Smokers who do use nicotine replacement therapy (NRT) may not do so in the most effective way. Though many products are available – including over-the-counter patches, gums and lozenges and prescription-only inhalers and nasal spray – many smokers only use one product when studies have shown that combining two is safe and more effective, Rigotti says. The patch provides steady, prolonged relief of nicotine withdrawal symptoms but cannot help with sudden cravings that may be triggered by environmental cues like watching someone light up. Shorter-acting products like gums or lozenges can help smokers handle those cravings. Despite strong evidence that combining NRT products is more effective than using single agents and support for combined therapy in the 2008 U.S. Public Health Service Clinical Practice Guideline, the labels currently approved by the FDA caution smokers not to combine different nicotine replacement products.
Some smokers may be discouraged from using two other FDA-approved smoking cessation drugs, bupropion and varenicline, because of reports of behavioral changes in patients taking those drugs, even though they double a smoker's odds of success when making a quit attempt. Rigotti notes that in any individual it can be difficult to distinguish a side effect from the effects of nicotine withdrawal, which can include nervousness and depression. Stressing that both drugs are among the few effective options for treating tobacco dependence, she notes that physicians and patients need to weigh the small potential risk of side effects against the certain risk of continuing to smoke. In most cases, Rigotti concludes, these drugs' benefits would outweigh their risks, but she that cautions physicians do need to monitor patients who start on these drugs for behavior changes.

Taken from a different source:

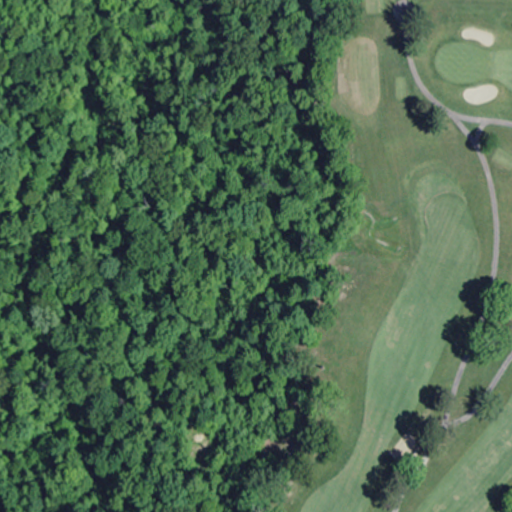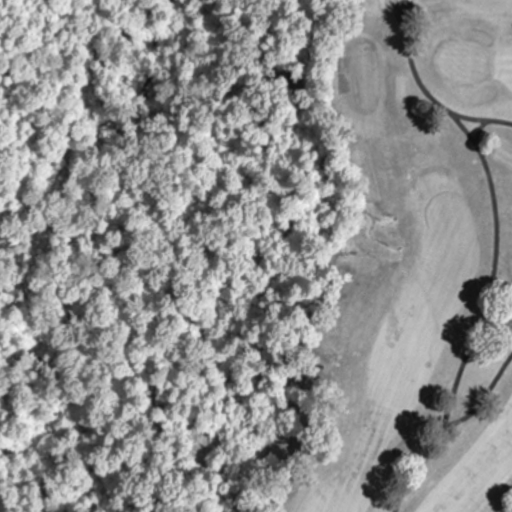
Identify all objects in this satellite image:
park: (355, 284)
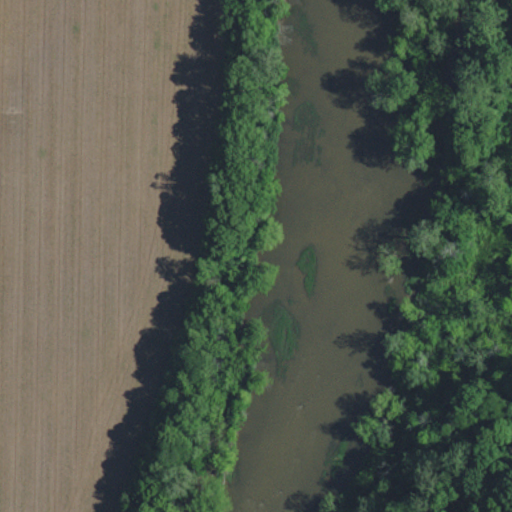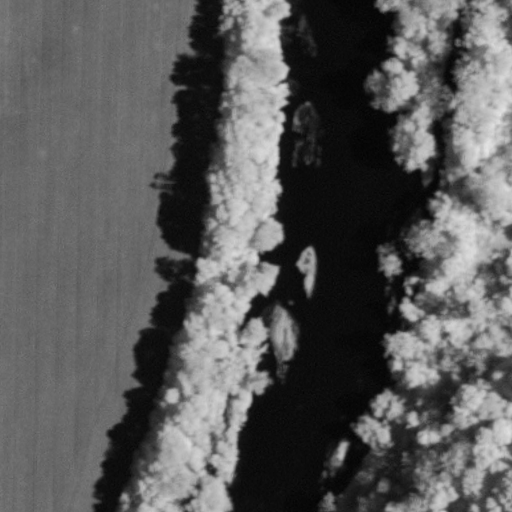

Returning to the hypothetical patient she described, Rigotti stresses, "In fact, he has not tried everything," adding that behavioral support, combined nicotine replacement treatment and a more adequate trial of the strategies that he abandoned are all available options. She would particularly recommend this patient try behavioral support to increase his confidence and encourage him to use a quit line or other source of continuing support. Exploring these evidence-based, FDA-approved options would be a better choice for him than electronic cigarettes, the safety and effectiveness of which are unknown.
"Tobacco use kills approximately half of regular smokers, and treatment for tobacco use is one of the most cost-effective actions that physicians and health care systems can take," says Rigotti, a professor of Medicine at Harvard Medical School. "Those of us who provide health care need to recognize tobacco dependence as the chronic condition that it is and give tobacco treatment as high a priority as we do other chronic diseases like diabetes or high blood pressure."
Rigotti adds that long-term management is a better strategy for treating tobacco dependence than expecting that it can be addressed in a single physician visit. Health care systems need to support the necessarily brief stop-smoking advice that primary care physicians can deliver by directly linking patients to resources for continued stop smoking assistance. The national network of state-supported telephone quit lines is one resource that can be utilized to address what continues to be the leading preventable cause of death in this country. Rigotti's work is supported by a grant from the National Heart, Lung and Blood Institute.